However, as the afterglow of Obama’s election wanes, Lewis, who'll soon enter the job market, watches the dismal economic news with dismay. Though she feels assured of a job in health care, she worries that her classmates' optimism might be dashed.

"Everyone needs to realize what (Obama’s) inheriting," Lewis said. "People's hopes are so high, and he's getting something that is historical. It's not going to be fast. Change is going to happen over time.

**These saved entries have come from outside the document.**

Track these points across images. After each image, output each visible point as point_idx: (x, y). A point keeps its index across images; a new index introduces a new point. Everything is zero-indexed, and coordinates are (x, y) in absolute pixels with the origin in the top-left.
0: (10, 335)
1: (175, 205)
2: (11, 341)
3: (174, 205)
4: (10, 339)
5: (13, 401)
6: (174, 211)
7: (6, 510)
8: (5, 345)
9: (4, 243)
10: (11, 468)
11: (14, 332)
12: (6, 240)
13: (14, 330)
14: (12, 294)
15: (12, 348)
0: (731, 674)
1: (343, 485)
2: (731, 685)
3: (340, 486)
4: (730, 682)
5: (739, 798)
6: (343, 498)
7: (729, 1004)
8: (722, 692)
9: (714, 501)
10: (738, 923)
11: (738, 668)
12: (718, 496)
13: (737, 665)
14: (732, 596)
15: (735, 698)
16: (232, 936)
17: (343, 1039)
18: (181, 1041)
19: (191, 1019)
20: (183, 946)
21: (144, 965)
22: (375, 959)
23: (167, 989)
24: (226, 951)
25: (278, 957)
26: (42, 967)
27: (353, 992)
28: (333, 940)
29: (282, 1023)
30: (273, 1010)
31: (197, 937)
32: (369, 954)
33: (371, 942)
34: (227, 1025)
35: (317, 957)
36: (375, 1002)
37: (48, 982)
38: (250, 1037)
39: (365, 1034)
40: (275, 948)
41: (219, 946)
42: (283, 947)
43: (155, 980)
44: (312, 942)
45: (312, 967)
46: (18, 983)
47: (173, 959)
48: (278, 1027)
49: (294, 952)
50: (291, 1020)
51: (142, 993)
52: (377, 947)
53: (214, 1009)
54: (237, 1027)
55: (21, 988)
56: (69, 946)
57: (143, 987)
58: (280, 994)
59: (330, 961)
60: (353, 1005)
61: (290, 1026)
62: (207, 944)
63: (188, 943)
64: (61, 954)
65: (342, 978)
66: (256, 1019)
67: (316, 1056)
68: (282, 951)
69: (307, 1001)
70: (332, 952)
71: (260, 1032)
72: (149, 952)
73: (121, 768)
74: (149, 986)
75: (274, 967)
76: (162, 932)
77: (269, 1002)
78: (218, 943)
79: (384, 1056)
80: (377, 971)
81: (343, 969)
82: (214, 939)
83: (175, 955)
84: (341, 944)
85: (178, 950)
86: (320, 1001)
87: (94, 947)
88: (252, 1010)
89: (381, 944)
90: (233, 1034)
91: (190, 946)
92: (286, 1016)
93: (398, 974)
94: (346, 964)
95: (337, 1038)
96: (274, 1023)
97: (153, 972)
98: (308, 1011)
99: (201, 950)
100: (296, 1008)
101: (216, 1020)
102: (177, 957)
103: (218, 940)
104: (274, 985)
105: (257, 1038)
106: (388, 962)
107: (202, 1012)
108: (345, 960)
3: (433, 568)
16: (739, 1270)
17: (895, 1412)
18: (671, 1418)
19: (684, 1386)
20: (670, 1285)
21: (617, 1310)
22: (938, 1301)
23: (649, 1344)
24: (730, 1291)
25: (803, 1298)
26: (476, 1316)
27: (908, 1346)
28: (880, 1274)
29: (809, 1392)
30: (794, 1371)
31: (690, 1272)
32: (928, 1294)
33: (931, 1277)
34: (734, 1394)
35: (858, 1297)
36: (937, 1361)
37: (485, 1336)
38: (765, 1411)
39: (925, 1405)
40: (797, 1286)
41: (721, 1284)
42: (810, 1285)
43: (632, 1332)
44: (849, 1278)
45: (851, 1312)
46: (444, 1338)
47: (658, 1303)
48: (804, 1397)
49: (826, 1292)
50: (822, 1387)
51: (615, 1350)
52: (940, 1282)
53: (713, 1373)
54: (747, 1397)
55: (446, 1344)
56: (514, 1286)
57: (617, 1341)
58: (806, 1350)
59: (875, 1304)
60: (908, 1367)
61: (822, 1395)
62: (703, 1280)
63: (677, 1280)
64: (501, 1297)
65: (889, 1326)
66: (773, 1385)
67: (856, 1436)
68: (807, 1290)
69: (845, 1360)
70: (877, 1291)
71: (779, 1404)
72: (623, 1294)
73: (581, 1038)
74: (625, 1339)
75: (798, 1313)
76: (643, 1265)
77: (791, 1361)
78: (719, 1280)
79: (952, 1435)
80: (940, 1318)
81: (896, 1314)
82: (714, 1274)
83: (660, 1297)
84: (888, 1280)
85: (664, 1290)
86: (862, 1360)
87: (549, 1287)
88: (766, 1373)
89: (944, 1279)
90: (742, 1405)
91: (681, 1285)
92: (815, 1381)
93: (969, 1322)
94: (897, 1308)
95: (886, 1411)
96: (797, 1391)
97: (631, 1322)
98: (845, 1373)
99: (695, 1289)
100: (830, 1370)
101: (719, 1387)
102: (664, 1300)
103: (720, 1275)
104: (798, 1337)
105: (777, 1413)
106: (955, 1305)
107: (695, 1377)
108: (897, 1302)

He's not going to be able to get it done overnight."

As the under-40 crowd relishes its new taste of electoral power, it looks at a nation scarred by economic woes and widespread dissatisfaction with business, media and political leaders, and wonders: "What next?"

"The collapse of Wall Street and the cost of education is very real to these kids, and they think Obama is going to do something about that," said Gary Rose, a professor and the chairman of the department of government and politics at Sacred Heart University in Fairfield, Conn.

The Obama transition team has worked to keep young voters engaged by capitalizing on the same social networks that helped inspire their mass activism. His team also has met with young leaders to gain their perspectives on the president’s agenda.

"We created unprecedented energy and activism and grassroots energy on behalf of Obama. If you look back at many of the superdelegates who endorsed Obama early on, they often cited their children as the reason," said Matthew Segal, the executive director of the Student Association for Voter Empowerment, a national nonprofit organization founded and run by students. "Now we're ready for a steady engagement with the political process. . . . Young voters will be leaders" in pushing for education, environmental and health-care improvements.

For Whitney Wildman, 20, a junior at Sacred Heart University, Obama's call for greater service profoundly affected how she sees her role in society. During the election, she decided to double major in history and political science and now plans on becoming a public policy attorney.

As she travels to Washington as part of a bus caravan of Sacred Heart students, Wildman said she'll reflect on this moment in history and her tiny part in it.

"To be there at this time is just amazing."